Collected data:
* * * * * * *

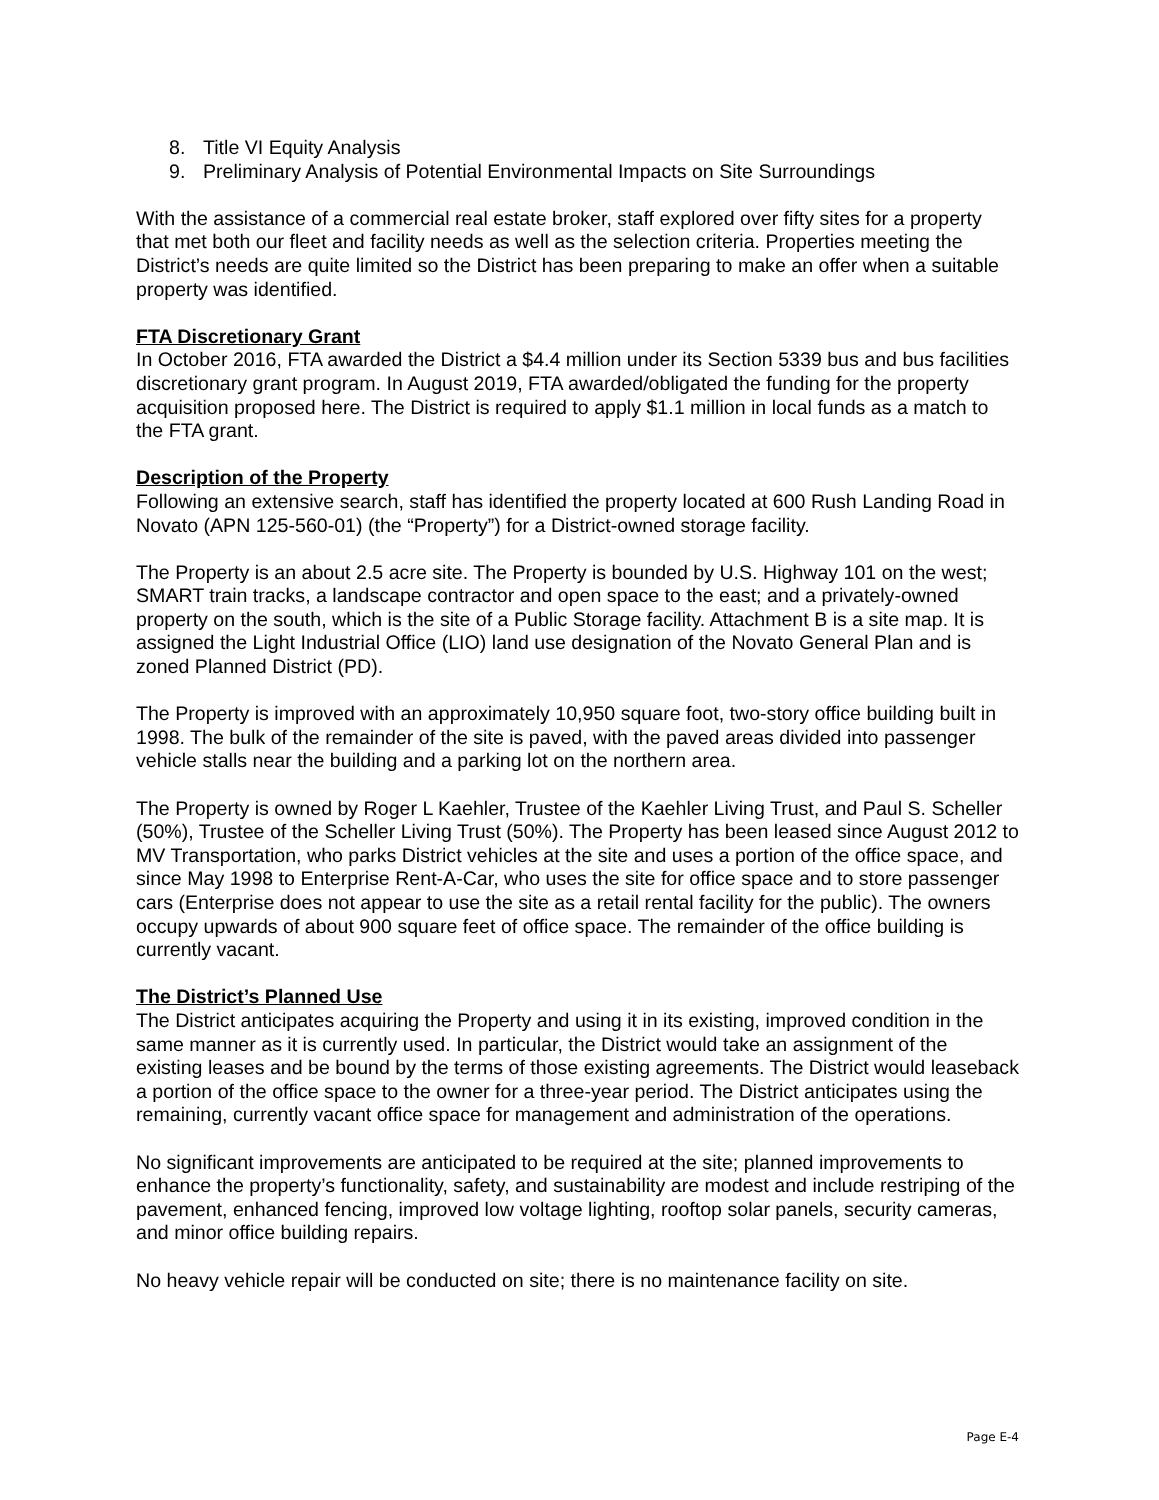8. Title VI Equity Analysis
9. Preliminary Analysis of Potential Environmental Impacts on Site Surroundings
With the assistance of a commercial real estate broker, staff explored over fifty sites for a property that met both our fleet and facility needs as well as the selection criteria. Properties meeting the District’s needs are quite limited so the District has been preparing to make an offer when a suitable property was identified.
FTA Discretionary Grant
In October 2016, FTA awarded the District a $4.4 million under its Section 5339 bus and bus facilities discretionary grant program. In August 2019, FTA awarded/obligated the funding for the property acquisition proposed here. The District is required to apply $1.1 million in local funds as a match to the FTA grant.
Description of the Property
Following an extensive search, staff has identified the property located at 600 Rush Landing Road in Novato (APN 125-560-01) (the “Property”) for a District-owned storage facility.
The Property is an about 2.5 acre site. The Property is bounded by U.S. Highway 101 on the west; SMART train tracks, a landscape contractor and open space to the east; and a privately-owned property on the south, which is the site of a Public Storage facility. Attachment B is a site map. It is assigned the Light Industrial Office (LIO) land use designation of the Novato General Plan and is zoned Planned District (PD).
The Property is improved with an approximately 10,950 square foot, two-story office building built in 1998. The bulk of the remainder of the site is paved, with the paved areas divided into passenger vehicle stalls near the building and a parking lot on the northern area.
The Property is owned by Roger L Kaehler, Trustee of the Kaehler Living Trust, and Paul S. Scheller (50%), Trustee of the Scheller Living Trust (50%). The Property has been leased since August 2012 to MV Transportation, who parks District vehicles at the site and uses a portion of the office space, and since May 1998 to Enterprise Rent-A-Car, who uses the site for office space and to store passenger cars (Enterprise does not appear to use the site as a retail rental facility for the public). The owners occupy upwards of about 900 square feet of office space. The remainder of the office building is currently vacant.
The District’s Planned Use
The District anticipates acquiring the Property and using it in its existing, improved condition in the same manner as it is currently used. In particular, the District would take an assignment of the existing leases and be bound by the terms of those existing agreements. The District would leaseback a portion of the office space to the owner for a three-year period. The District anticipates using the remaining, currently vacant office space for management and administration of the operations.
No significant improvements are anticipated to be required at the site; planned improvements to enhance the property’s functionality, safety, and sustainability are modest and include restriping of the pavement, enhanced fencing, improved low voltage lighting, rooftop solar panels, security cameras, and minor office building repairs.
No heavy vehicle repair will be conducted on site; there is no maintenance facility on site.
Page E-4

* * * * * * *

Task instructions:
Restate the data above word for word, omitting every picture.

Task response:
8. Title VI Equity Analysis
9. Preliminary Analysis of Potential Environmental Impacts on Site Surroundings
With the assistance of a commercial real estate broker, staff explored over fifty sites for a property that met both our fleet and facility needs as well as the selection criteria. Properties meeting the District’s needs are quite limited so the District has been preparing to make an offer when a suitable property was identified.
FTA Discretionary Grant
In October 2016, FTA awarded the District a $4.4 million under its Section 5339 bus and bus facilities discretionary grant program. In August 2019, FTA awarded/obligated the funding for the property acquisition proposed here. The District is required to apply $1.1 million in local funds as a match to the FTA grant.
Description of the Property
Following an extensive search, staff has identified the property located at 600 Rush Landing Road in Novato (APN 125-560-01) (the “Property”) for a District-owned storage facility.
The Property is an about 2.5 acre site. The Property is bounded by U.S. Highway 101 on the west; SMART train tracks, a landscape contractor and open space to the east; and a privately-owned property on the south, which is the site of a Public Storage facility. Attachment B is a site map. It is assigned the Light Industrial Office (LIO) land use designation of the Novato General Plan and is zoned Planned District (PD).
The Property is improved with an approximately 10,950 square foot, two-story office building built in 1998. The bulk of the remainder of the site is paved, with the paved areas divided into passenger vehicle stalls near the building and a parking lot on the northern area.
The Property is owned by Roger L Kaehler, Trustee of the Kaehler Living Trust, and Paul S. Scheller (50%), Trustee of the Scheller Living Trust (50%). The Property has been leased since August 2012 to MV Transportation, who parks District vehicles at the site and uses a portion of the office space, and since May 1998 to Enterprise Rent-A-Car, who uses the site for office space and to store passenger cars (Enterprise does not appear to use the site as a retail rental facility for the public). The owners occupy upwards of about 900 square feet of office space. The remainder of the office building is currently vacant.
The District’s Planned Use
The District anticipates acquiring the Property and using it in its existing, improved condition in the same manner as it is currently used. In particular, the District would take an assignment of the existing leases and be bound by the terms of those existing agreements. The District would leaseback a portion of the office space to the owner for a three-year period. The District anticipates using the remaining, currently vacant office space for management and administration of the operations.
No significant improvements are anticipated to be required at the site; planned improvements to enhance the property’s functionality, safety, and sustainability are modest and include restriping of the pavement, enhanced fencing, improved low voltage lighting, rooftop solar panels, security cameras, and minor office building repairs.
No heavy vehicle repair will be conducted on site; there is no maintenance facility on site.
Page E-4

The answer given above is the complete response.